La seule objectivité qui soit possible
24 septembre 2006
Un de mes amis a lu, ou du moins feuilleté, De l'Informatique. Je lui ai demandé ce qu’il en pensait et il m’a répondu « c’est autobiographique ».
Je n’ai pas compris tout de suite ce qu’il voulait dire. L’amour qui est, comme dit Stendhal, « la plus grande des affaires, ou plutôt la seule [1] », occupe une large place dans toute autobiographie. Or De l'Informatique ne dit rien sur mes amours. Alors comment a-t-il pu le qualifier d’« autobiographique » ?
J’ai fini par entrevoir ce qu’il voulait dire. Une des règles qui nous ont été enseignées en seconde, c’est d’éviter dans nos dissertations la première personne du singulier : il fallait être objectif.
Il n’est sans doute pas mauvais de discipliner l’imagination juvénile mais cette règle a des inconvénients. Quel que soit l'objet considéré, et même quand il s’agit de mathématiques, on l’aborde toujours en partant d’un point de vue particulier et pour que le lecteur puisse interpréter un texte, il faut qu’il puisse connaître le point de vue de l’auteur.
Si un auteur entend être pleinement objectif il doit donc décrire non seulement l’objet dont il parle mais aussi le point de vue duquel il le considère. Certes, c’est prêter le flanc à la critique puisque tout point de vue est partiel : cette vulnérabilité à la critique, n’est-ce pas la « falsifiabilité » dans laquelle Karl Popper voit le critère de la scientificité ?
Indiquer un point de vue permet au lecteur d’adopter sur l’objet considéré, par différence, son propre point de vue. C’est, en fait, la seule forme d’objectivité qui soit possible [2]. Les textes qui n’indiquent pas le point de vue de l’auteur sont donc partiels et, s’ils suggèrent que l’auteur n’a aucun point de vue, menteurs.
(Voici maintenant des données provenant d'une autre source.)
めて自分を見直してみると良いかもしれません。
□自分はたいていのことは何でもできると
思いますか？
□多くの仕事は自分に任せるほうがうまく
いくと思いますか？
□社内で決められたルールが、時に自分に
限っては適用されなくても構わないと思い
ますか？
Quand il a dit « le moi est haïssable [3] » Pascal pensait à l’amour propre, et non à l’honnête modestie de l’auteur qui donne toutes les cartes au lecteur.
Il vous est sans doute souvent arrivé, après avoir lu un livre intéressant mais que vous ne parveniez pas à comprendre entièrement, de fouiller une encyclopédie pour mieux connaître l’auteur et trouver comment une démarche qui vous semble étrange a pu lui être naturelle : vous n’auriez pas eu à prendre cette peine si l’auteur avait explicité son point de vue.
Cette explicitation doit être pudique. Il ne s’agit pas d’étaler des digressions, ni moins encore d’exhiber une intimité dont le lecteur n’a que faire.
* *
De l'Informatique n’est pas autobiographique et cet ami m’a mal compris ou mal lu.
J’ai indiqué mon point de vue, qui est celui des maîtrises d’ouvrage, des utilisateurs du système d’information – utilisateurs qui, aujourd’hui, doivent s’y connaître assez pour être des clients compétents de l’informatique. J’ai, pour donner des exemples, puisé dans mon expérience et dans les confidences reçues d’autres professionnels.
Le lecteur dont le point de vue et l’expérience sont différents des miens pourra ainsi me critiquer et, je l’espère, aller plus loin que moi. Quand on écrit un livre, ce n’est pas pour être admiré ni même pour être compris : c’est pour être dépassé.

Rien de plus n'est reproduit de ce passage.